Agarwal et al. compared three different techniques (ATTT for third cuneiform – classic Ponseti technique, ATTT for the cuboid, and split transfers to cuboid) and found no statistically significant differences in foot and ankle function between the different techniques, however the technique described by Ponseti tended to show better dorsiflexion and eversion compared to other techniques [7]. In all techniques the tendon was fixed with the classic pull-out technique and the authors report that no major complications were observed in any of the groups [7].

Also, Thompson et al., retrospectively evaluated 137 feet undergoing ATTT for clubfoot recurrence. The plantar pull-out technique was used for fixation of the tibialis anterior. The authors denied postoperative complications, including loss of tendon tension, postoperative infections, or neurovascular damage [17].

In another study, two groups undergoing ATTT for clubfoot relapse (35 feet) were compared: one group treated initially with manipulations according to Ponseti’s technique and another group treated initially with posteromedial release [18].

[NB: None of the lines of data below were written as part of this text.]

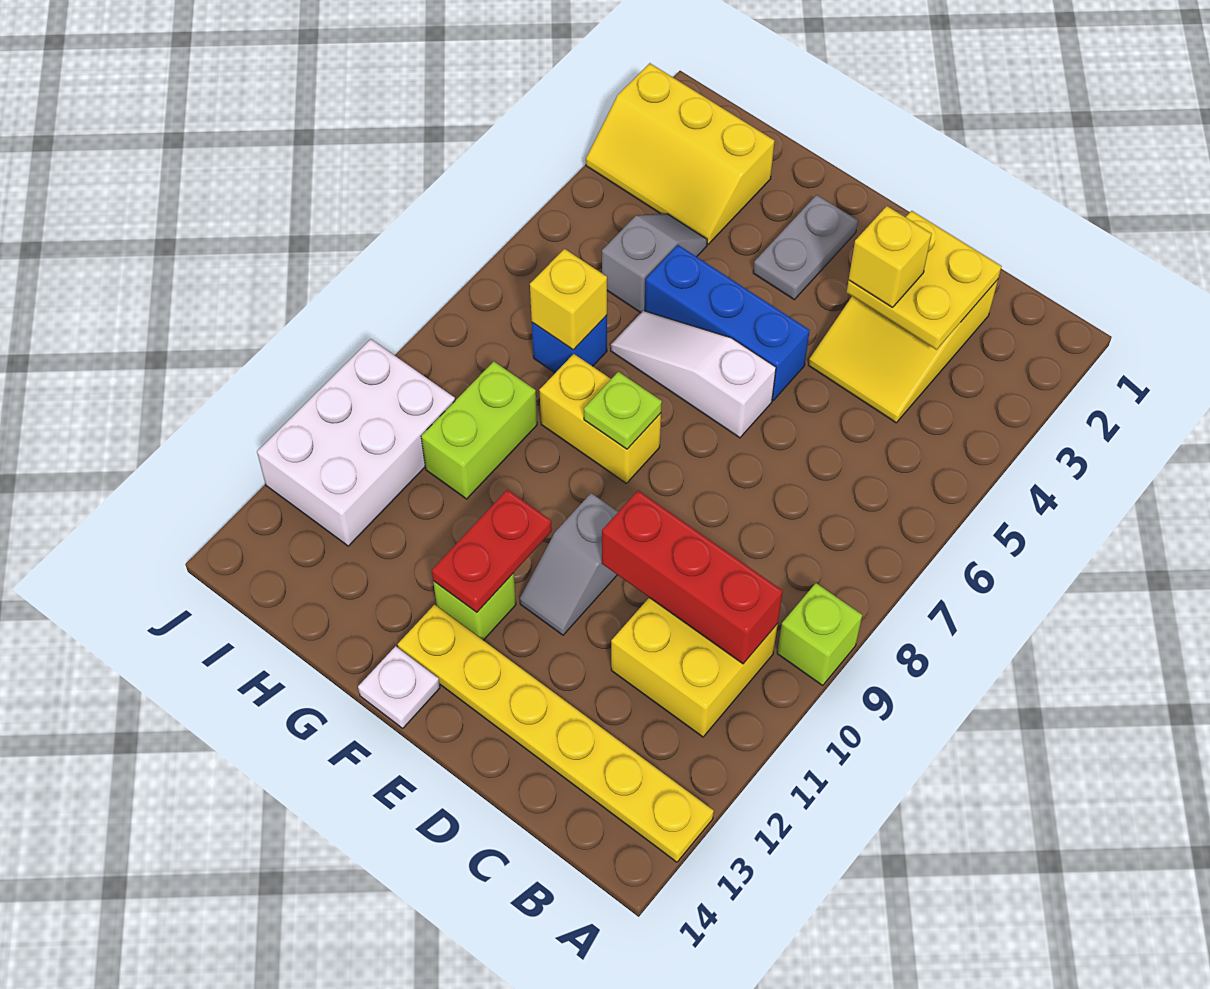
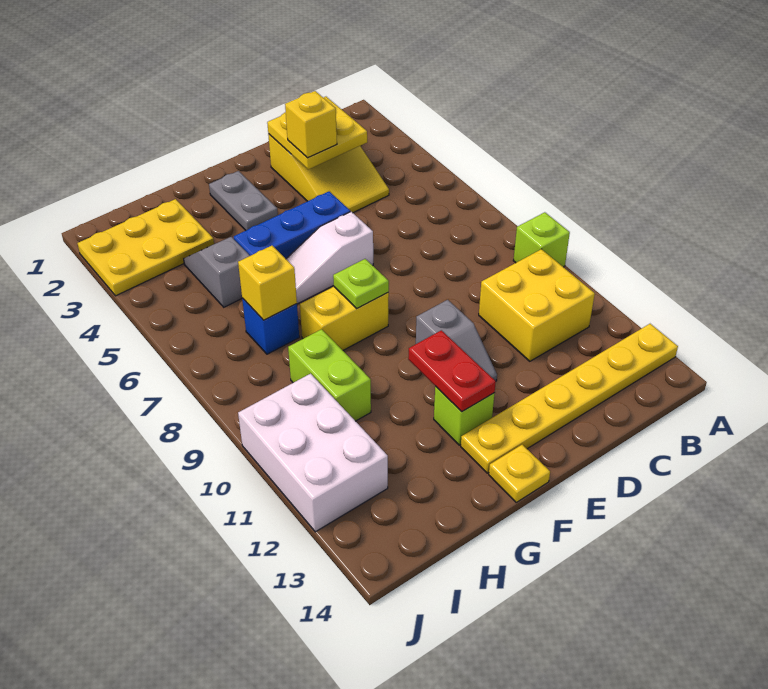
red 1x3 brick [602,491,783,664] -> none
white 1x1 plate [358,646,440,728] -> yellow 1x1 plate [489,445,550,502]
yellow 2x3 slope [586,63,774,244] -> yellow 2x3 plate [78,199,214,296]

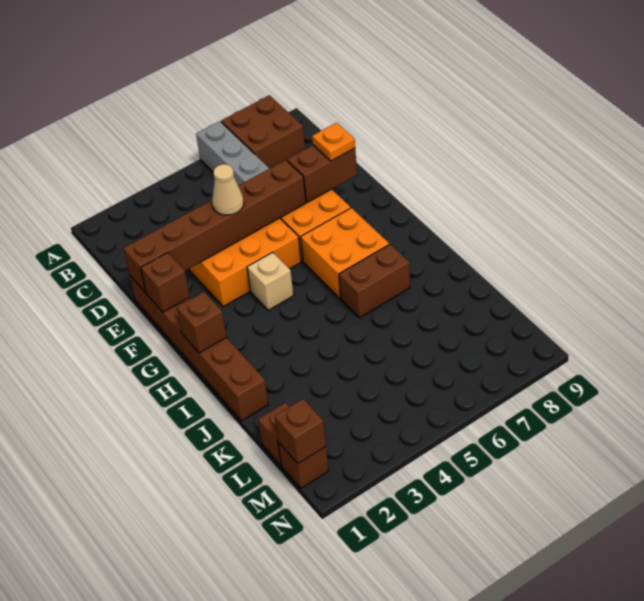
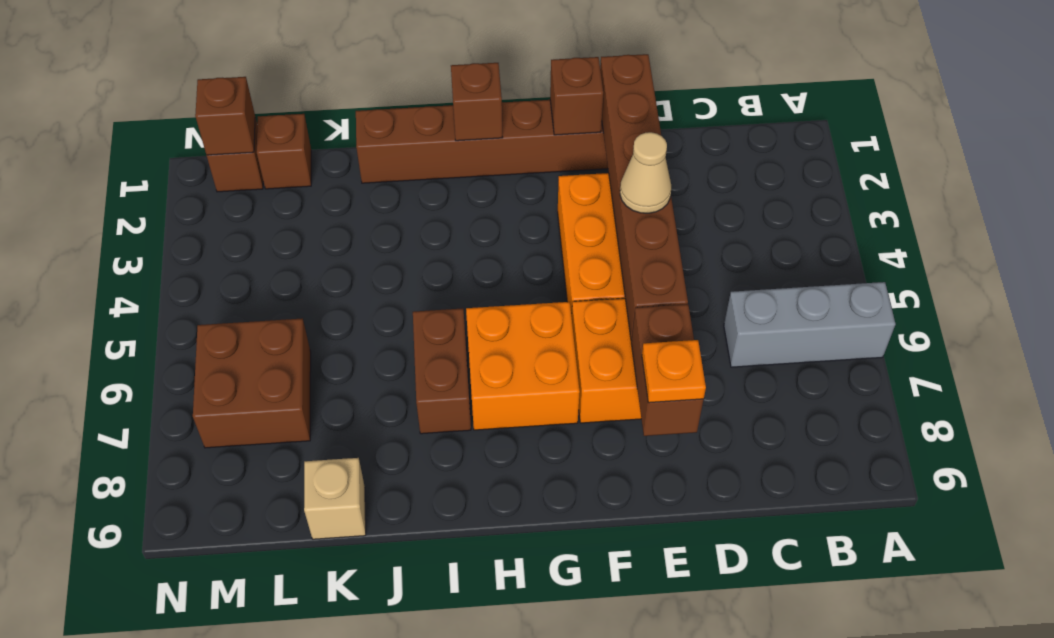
brown 2x2 brick [221,95,305,169] -> brown 2x2 brick moved to [193,318,311,448]
tan 1x1 brick [247,252,293,310] -> tan 1x1 brick moved to [304,458,366,539]

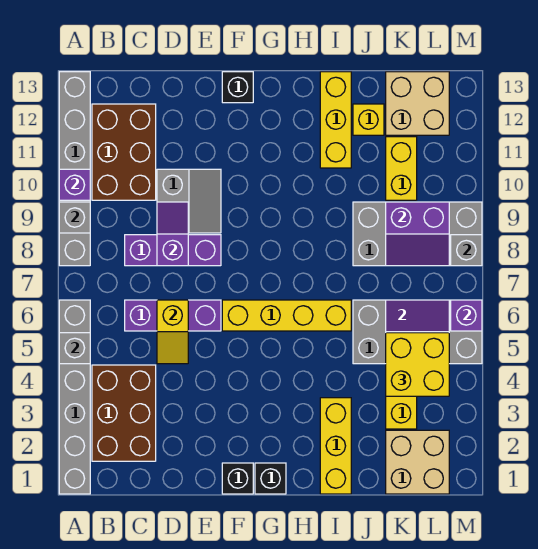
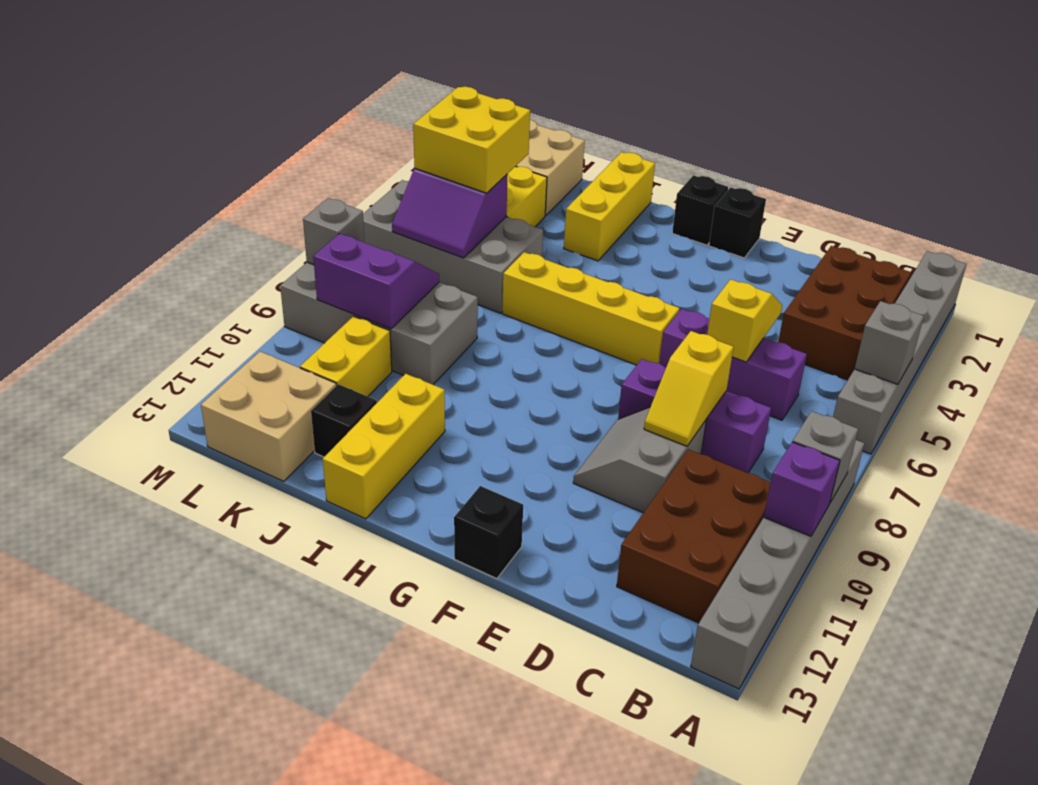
purple 1x2 slope [157,202,188,266] -> yellow 1x2 slope [644,331,734,446]
yellow 1x1 brick [353,104,384,135] -> black 1x1 brick [311,384,377,457]
purple 1x1 brick [451,300,482,331] -> none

The percentage of relapse was similar in both groups, reinforcing the fact that posteromedial release does not reduce the incidence of relapse. On the other hand, relapses in feet initially treated with extensive posteromedial release had higher stiffness when compared to those treated with Ponseti’s method. The ATTT was performed with the classic pull-out technique and there is no reference to postoperative complications related to the method of tendon fixation. The clinical outcomes assessed at the end of skeletal maturity were significantly different in the 2 series of patients, with better clinical outcomes in the group of patients initially treated with Ponseti’s method, this difference probably being related to the increased foot stiffness in the group of patients initially undergoing extensive posteromedial releases [18].

Holt et al. demonstrated that the treatment algorithm based on serial casts to regain correction, new Achilles tenotomy and ATTT is effective in the long term [25]. They demonstrated that ATTT improves foot function in adult patients who had been treated for recurrence of idiopathic clubfoot during childhood, with a follow-up of 37 to 55 years. They used the traditional fixation method, which confirms the effectiveness and safety of this technique.

Masrouha and Morcuende studied relapses after ATTT, a retrospective study in which they observed that of 66 patients, ten had recurrence after ATTT [19]. In all of them they used the traditional fixation method. The authors conclude that the recurrence would be related to performing the ATTT at an early age or neurologic deficits and not necessarily due to the fixation method used.

Conclusion

Several options have now emerged for tendon fixation in tendon transfers around the foot and ankle, including ATTT for treatment of relapsed clubfoot. To our knowledge this is the first paper that questioned the potential complications associated with the use of these new techniques, such as loss of fixation or tension, infection, and skin bruises. They are severe because compromise the results of surgery. Due to the scarcity of published works in favor of other fixation methods, we believe that the traditional method is the optimal one for the transfer of the tendon of the tibialis anterior muscle.